We presented BiSon, a novel method to generate sequences by attending to future tokens. This introduces bidirectionality into sequence generation, which is a crucial feature in the recently proposed and very successful language model BERT. Our model can directly load this pre-trained BERT model. Furthermore, it is not bound to generate the output sequence from left to right. All three features leads to large improvements for sequence generation, as we have demonstrated on two dialogue datasets.

 

References

 

[1] Matthew Peters, Mark Neumann, Mohit Iyyer, Matt Gardner, Christopher Clark, Kenton Lee, and Luke Zettlemoyer. 2018. Deep contextualized word representations. In Proceedings of the 2018 Conference of the North American Chapter of the Association for Computational Linguistics: Human Language Technologies, Volume 1 (Long Papers), New Orleans, Louisiana.

[2] Jeremy Howard and Sebastian Ruder. 2018. Universal language model fine-tuning for text classification. In Proceedings of the 56th Annual Meeting of the Association for Computational Linguistics (Volume 1: Long Papers), Melbourne, Australia.

[3] Alec Radford, Karthik Narasimhan, Tim Salimans, and Ilya Sutskever. 2018. Improving Language Understanding by Generative Pre-Training. Technical Report Technical report, OpenAI.

[4] Jacob Devlin, Ming-Wei Chang, Kenton Lee, and Kristina Toutanova. 2019. BERT: Pre-training of
deep bidirectional transformers for language understanding. In Proceedings of the 2019 Conference of the North American Chapter of the Association for Computational Linguistics: Human Language Technologies, Volume 1 (Long and Short Papers), Minneapolis, Minnesota.

[5] Alec Radford, Jeffrey Wu, Rewon Child, David Luan, and Dario Amodei. 2019. Language Models are Unsupervised Multitask Learners. Technical report, OpenAI.

[6] Sebastian Ruder. 2018. NLP's ImageNet moment has arrived. The gradient. https://thegradient.pub/nlp-imagenet/ (accessed 28 October 2019)

[7] Shreya Ghelani. 2019. From Word Embeddings to Pretrained Language Models — A New Age in NLP — Part 2. Towards Data Science. https://towardsdatascience.com/from-word-embeddings-to-pretrained-language-models-a-new-age-in-nlp-part-2-e9af9a0bdcd9 (accessed 28 October 2019)

[8] Mariya Yao. 2019. What Every NLP Engineer Needs to Know About Pre-Trained Language Models. Topbots. https://www.topbots.com/ai-nlp-research-pretrained-language-models/ (accessed 28 October 2019)

[9] Ashish Vaswani, Noam Shazeer, Niki Parmar, Jakob Uszkoreit, Llion Jones, Aidan N Gomez, Ł ukasz
Kaiser, and Illia Polosukhin. 2017. Attention is All you Need. In Advances in Neural Information Processing Systems 30 (NIPS).

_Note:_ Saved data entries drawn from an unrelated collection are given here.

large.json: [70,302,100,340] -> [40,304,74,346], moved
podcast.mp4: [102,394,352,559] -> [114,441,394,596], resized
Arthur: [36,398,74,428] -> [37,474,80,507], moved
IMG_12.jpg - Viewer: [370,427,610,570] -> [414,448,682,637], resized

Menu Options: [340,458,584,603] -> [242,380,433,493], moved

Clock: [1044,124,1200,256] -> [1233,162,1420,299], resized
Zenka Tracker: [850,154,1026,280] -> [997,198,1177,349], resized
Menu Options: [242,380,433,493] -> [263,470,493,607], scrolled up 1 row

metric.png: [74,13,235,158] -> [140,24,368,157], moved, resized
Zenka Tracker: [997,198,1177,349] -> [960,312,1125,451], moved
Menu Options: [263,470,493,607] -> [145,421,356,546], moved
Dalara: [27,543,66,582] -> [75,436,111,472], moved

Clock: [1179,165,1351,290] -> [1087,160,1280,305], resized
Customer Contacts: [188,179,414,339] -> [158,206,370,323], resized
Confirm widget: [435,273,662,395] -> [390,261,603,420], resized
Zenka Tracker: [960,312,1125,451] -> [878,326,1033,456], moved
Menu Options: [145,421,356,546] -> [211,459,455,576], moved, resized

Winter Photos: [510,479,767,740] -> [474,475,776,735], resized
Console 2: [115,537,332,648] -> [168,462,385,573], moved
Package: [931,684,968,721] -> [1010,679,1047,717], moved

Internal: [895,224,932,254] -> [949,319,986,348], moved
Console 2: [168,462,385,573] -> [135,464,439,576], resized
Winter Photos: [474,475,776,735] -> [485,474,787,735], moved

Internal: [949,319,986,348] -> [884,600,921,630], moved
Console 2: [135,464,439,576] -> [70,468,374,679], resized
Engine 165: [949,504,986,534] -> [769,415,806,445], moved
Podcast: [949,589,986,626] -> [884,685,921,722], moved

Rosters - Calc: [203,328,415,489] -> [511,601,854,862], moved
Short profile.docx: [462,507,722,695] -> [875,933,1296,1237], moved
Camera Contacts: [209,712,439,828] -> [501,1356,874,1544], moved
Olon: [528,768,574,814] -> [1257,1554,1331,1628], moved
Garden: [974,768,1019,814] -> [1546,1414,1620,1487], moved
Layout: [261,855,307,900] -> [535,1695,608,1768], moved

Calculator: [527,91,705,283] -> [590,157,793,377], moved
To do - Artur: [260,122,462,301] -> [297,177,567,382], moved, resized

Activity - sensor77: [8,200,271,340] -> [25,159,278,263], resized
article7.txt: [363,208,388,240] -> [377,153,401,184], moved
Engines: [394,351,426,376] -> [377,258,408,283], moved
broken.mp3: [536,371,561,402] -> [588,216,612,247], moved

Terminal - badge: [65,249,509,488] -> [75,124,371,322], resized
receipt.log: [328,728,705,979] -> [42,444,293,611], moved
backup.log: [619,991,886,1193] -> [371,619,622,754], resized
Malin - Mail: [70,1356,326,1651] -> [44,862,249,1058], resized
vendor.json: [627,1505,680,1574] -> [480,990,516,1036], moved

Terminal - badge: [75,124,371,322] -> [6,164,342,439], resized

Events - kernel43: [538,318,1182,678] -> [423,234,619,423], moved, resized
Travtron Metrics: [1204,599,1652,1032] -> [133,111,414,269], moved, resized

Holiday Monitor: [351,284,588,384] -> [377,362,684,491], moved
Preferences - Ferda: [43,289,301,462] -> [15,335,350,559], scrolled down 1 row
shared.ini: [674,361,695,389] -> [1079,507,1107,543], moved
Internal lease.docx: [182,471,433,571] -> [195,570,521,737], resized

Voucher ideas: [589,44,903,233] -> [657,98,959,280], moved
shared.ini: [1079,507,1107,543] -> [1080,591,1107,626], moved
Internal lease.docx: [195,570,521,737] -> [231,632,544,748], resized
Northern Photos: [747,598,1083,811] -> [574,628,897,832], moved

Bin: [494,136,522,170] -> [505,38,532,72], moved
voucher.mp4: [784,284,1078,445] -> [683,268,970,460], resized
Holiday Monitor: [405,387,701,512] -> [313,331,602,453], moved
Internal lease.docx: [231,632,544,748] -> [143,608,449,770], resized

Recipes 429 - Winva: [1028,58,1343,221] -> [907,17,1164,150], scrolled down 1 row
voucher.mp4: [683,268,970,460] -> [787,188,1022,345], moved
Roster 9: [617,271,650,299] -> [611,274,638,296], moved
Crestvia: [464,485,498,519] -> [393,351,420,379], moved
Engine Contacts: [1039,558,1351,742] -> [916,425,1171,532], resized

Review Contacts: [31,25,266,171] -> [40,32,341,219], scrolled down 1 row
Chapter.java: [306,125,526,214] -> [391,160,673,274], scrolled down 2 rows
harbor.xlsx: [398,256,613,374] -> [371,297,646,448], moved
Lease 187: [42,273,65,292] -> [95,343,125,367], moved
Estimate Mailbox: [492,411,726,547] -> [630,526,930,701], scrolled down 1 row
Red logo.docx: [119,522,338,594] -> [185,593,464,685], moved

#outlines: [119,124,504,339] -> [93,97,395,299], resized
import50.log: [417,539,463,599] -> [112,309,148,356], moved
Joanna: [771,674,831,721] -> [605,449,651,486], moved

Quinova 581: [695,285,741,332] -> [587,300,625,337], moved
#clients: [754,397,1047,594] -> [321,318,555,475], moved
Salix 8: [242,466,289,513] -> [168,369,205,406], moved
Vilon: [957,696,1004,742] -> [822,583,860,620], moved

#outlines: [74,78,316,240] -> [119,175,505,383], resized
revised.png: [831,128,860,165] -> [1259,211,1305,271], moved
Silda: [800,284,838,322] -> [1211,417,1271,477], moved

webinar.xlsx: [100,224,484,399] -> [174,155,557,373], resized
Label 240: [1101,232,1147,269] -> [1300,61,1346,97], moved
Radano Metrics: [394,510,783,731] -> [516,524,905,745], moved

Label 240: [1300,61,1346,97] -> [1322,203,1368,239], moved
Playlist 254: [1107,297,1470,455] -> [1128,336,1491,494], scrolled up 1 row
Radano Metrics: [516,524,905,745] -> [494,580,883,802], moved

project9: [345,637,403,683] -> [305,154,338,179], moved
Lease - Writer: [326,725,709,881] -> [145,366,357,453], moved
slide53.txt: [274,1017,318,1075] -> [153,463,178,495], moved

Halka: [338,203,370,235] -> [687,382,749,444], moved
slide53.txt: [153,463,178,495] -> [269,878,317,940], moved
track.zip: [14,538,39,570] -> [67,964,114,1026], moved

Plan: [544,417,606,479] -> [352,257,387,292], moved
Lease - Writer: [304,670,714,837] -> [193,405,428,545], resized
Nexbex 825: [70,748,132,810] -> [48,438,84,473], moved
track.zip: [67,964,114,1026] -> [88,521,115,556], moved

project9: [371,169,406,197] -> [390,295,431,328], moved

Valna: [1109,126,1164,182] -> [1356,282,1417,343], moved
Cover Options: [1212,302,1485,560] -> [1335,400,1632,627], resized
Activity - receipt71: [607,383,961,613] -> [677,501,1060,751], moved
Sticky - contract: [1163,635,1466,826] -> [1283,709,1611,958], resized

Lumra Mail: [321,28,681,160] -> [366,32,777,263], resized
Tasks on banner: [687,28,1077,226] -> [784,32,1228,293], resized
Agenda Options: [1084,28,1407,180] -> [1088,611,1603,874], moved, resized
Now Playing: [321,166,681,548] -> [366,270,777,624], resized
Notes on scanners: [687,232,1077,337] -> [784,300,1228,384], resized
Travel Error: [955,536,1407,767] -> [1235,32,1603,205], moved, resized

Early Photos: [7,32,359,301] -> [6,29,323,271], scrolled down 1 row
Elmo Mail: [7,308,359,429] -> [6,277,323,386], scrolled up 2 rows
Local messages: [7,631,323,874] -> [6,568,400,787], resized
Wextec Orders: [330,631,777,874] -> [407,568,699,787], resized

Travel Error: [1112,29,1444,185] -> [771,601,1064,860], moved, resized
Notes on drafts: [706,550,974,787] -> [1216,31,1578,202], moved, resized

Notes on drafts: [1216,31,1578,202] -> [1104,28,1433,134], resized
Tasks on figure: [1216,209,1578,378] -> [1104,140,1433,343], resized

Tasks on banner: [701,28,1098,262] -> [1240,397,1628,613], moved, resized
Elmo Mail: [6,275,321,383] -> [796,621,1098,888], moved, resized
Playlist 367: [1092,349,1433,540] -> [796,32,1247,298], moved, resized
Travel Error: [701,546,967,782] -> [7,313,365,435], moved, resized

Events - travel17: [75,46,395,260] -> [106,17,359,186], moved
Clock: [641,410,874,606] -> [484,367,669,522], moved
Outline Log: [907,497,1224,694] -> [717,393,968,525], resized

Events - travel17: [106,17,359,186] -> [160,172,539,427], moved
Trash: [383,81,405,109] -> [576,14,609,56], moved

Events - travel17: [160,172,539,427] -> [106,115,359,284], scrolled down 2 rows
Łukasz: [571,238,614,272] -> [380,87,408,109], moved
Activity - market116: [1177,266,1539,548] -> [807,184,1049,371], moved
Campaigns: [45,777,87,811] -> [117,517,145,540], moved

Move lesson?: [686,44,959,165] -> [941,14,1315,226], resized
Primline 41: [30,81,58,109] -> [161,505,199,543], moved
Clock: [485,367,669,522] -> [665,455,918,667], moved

[10] Marzieh Saeidi, Max Bartolo, Patrick Lewis, Sameer Singh, Tim Rocktäschel, Mike Sheldon, Guillaume Bouchard, and Sebastian Riedel. 2018. Interpretation of natural language rules in conversational machine reading. In Proceedings of the 2018 Conference on Empirical Methods in Natural Language Processing (EMNLP).

[11] Yanran Li, Hui Su, Xiaoyu Shen, Wenjie Li, Ziqiang Cao, and Shuzi Niu. 2017. Dailydialog: A manually labelled multi-turn dialogue dataset. In Proceedings of the Eighth International Joint Conference on Natural Language Processing (IJCNLP), Taipei, Taiwan.